But there's a lot more to this than fear.
Those of us who live here take the familiar for granted. We forget what we have.
A whole oyster season comes and goes, and I'll forget to indulge a cherished annual ritual - a dozen with cold beer at Cross Street Market among friends and good-natured, oyster-slurping strangers. I keep meaning to put the bocce team back together for the St. Anthony Festival in Little Italy; I've had this intention for about seven years now. I haven't listened to jazz in the New Haven Lounge in at least five.
You know it's a great place, despite the winos on the parking lot, but when was the last time you actually went shopping at Lexington Market? There are people who still express regret that Haussner's closed in 1999 - even though they hadn't gone there since 1979.
It's May again. The horses are running at Old Hilltop, and where are you?
It's nice to be able to brag about Baltimore hosting the Preakness, but when was the last time you went to its home, Pimlico Race Course?

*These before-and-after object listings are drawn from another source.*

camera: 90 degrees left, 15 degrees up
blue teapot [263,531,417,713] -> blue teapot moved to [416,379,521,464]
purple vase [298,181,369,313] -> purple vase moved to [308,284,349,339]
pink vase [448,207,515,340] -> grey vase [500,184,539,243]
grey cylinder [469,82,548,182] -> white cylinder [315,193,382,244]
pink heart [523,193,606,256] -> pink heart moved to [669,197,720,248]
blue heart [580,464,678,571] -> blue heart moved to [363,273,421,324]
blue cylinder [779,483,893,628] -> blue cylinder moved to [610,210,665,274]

Do you ever think about taking an afternoon off to sit in the sun and make a few bets?
I know: It involves money and gambling. So does the Lottery. So does the stock market. The next azalea bush you buy could die.
Simple rule: When you go to Pimlico, take only money you can afford to lose, and leave the ATM card at home.
The other day, my friends - I'm going to call them by their track names - Beatle Frank, Montana Kid and Kishka Burger had lunch in the Terrace Dining Room overlooking the race course. The food was excellent and reasonably priced, and we were able to chat and laugh, eat, study the charts, engage in some amateurish handicapping and bet on a few races.
We had a great time.
The first two women who walked past our table were chewing and snapping gum. The Red Hat Divas were there, a group of women of a certain age in outrageous purple dresses and large red hats. Serious bettors sat by themselves, tables covered with newspapers and notes. Through the large windows of the dining room, we could see not only beautiful 4-year-olds making the clubhouse turn, but, below us, a middle-age guy in loud Hawaiian shirt engaged in a mating ritual with a young woman in a halter top. (Beatle Frank concluded that the guy succeeded in his romantic overtures; he and the woman were gone by the sixth race.) I was reminded - and am reminded every time I go to Pimlico - how much I enjoy the track scene, the opportunity it presents to see superb animals running on dirt and turf and to observe all kinds of people.
I should go more often. I was so painfully rusty I had to ask the nice fellow at the pari-mutuel window to remind me how to box a trifecta. I picked the first three finishers in one race, and that hasn't happened in years. I didn't have much other luck and dropped about $40.
Winning isn't it for me.
I visit Pimlico just to sit in the sun, drink a beer and watch horses. I've taken my wife and kids on Mother's Day. It's all good, if you don't become obsessive and stupid about the betting.
We keep hearing warnings about the demise of Pimlico, and there has been talk about the owners of the track moving the Preakness.
Racing barons keep saying Maryland must put slot machines at tracks to save the thoroughbred industry. I'm sick of that debate; let them have slots, if it will keep the Preakness and Pimlico here.
More important is the public's connection with the track. I don't know what it will take to bring more people back - free parking and admission would be good, maybe some night racing - but I do know this: Wherever you live, Harford County or Harford Road, it would do you and the track some good to make a visit to Pimlico soon.
"Baltimoreans love to reminisce about things that were here and are now gone," Kishka Burger said the other day. "They especially like to remember things they never did."
I will probably burn in hell for suggesting it, but I'm suggesting you play hooky one afternoon and go to the track. You don't want to live here, or near here, and miss this.